Para o peixe, elege-se o “Pregado grelhado, beurre blanc de ovelha e funcho selvagem”, enquanto na carne os dois sugerem “Galinha de campo, jus e couve-flor”. Antes do final, é servida a “Laranja, mel e açafrão”, sobremesa inspirada na tradicional sobremesa alentejana de laranja, mel e azeite, embora aqui seja apresentada com o requinte das especiarias. O desfecho faz-se da forma mais inusitada, mas igualmente reconfortante, com pão de feno e azeite galega da Fitapreta.
A ideia é fazer a visita e uma prova vínica associada à experiência gastronómica à mesa do restaurante da Adega Fitapreta.
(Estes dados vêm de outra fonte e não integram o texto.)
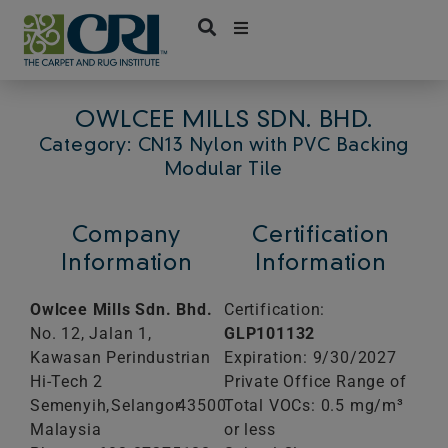
Skip
to
content
OWLCEE MILLS SDN. BHD.
Category: CN13 Nylon with PVC Backing
Modular Tile
Company
Certification
Information
Information
Owlcee Mills Sdn. Bhd.
Certification:
No. 12, Jalan 1,
GLP101132
Kawasan Perindustrian
Expiration: 9/30/2027
Hi-Tech 2
Private Office Range of
Semenyih,
Selangor
43500
Total VOCs: 0.5 mg/m³
Malaysia
or less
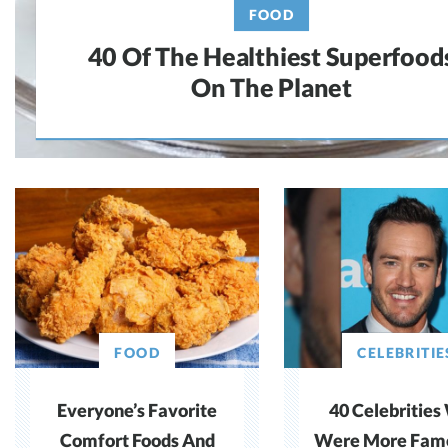
FOOD
40 Of The Healthiest Superfood
On The Planet
FOOD
CELEBRITIE
Everyone’s Favorite
40 Celebritie
Comfort Foods And
Were More Fam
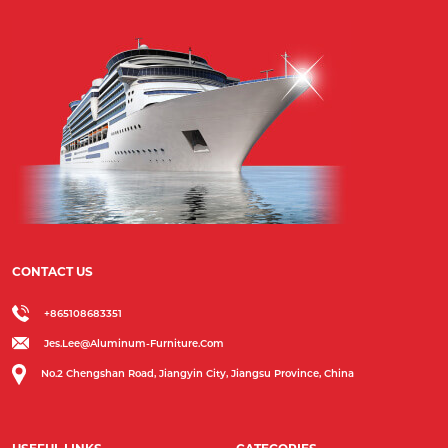
CONTACT US
+865108683351
Jes.lee@aluminum-Furniture.com
No.2 Chengshan Road, Jiangyin City, Jiangsu Province, China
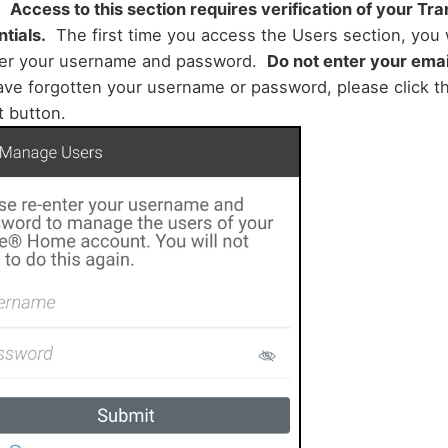
:
Access to this section requires verification of your T
tials.
The first time you access the Users section, you 
ter your username and password.
Do not enter your emai
ve forgotten your username or password, please click th
t button.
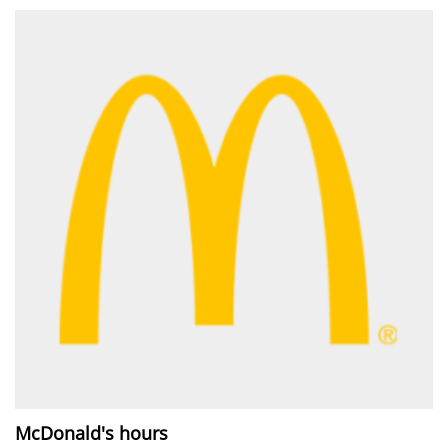
McDonald's hours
É o caso da “Prova dinâmica + experiência gastronómica” (a partir de €115,37), da “Big Picture + experiência gastronómica” (a partir de €131,10) e da “Wine Geek + experiência gastronómica” (a partir de €146,63), com, degustação de três, cinco e sete vinhos, respetivamente, seguida da refeição à mesa do restaurante do Paço do Morgado de Oliveira.
A partir de janeiro de 2025, a experiência gastronómica reparte-se em quatro menus diferentes, com seleções criteriosas de vinhos, disponíveis de segunda-feira a sexta, apenas ao almoço (às 13h00). Ou seja, passa a haver o menu “Classics” (€135), com seis momentos e pairing de cinco vinhos, o “Classics and Old Vintages” (€180), com seis momentos e vinhos de cinco colheitas antigas, a “Experiência Aquém e Além Mar” (€255), com nove momentos e harmonização de sete vinhos, alguns dos quais muito exclusivos, e a “Experiência Enxarrama” (€285), com nove momentos casados com sete colheitas antigas e vinhos exclusivos.
Além da viticultura, da produção de vinhos e das múltiplas provas de vinhos, a Adega Fitapreta (EM 527 km 10, Évora. Tel. 918266993) abre as portas a uma experiência gastronómica que vale a pena experimentar na “estrutura monumental” que é o Paço do Morgado de Oliveira, segundo palavras do historiador de arte Francisco Bilou.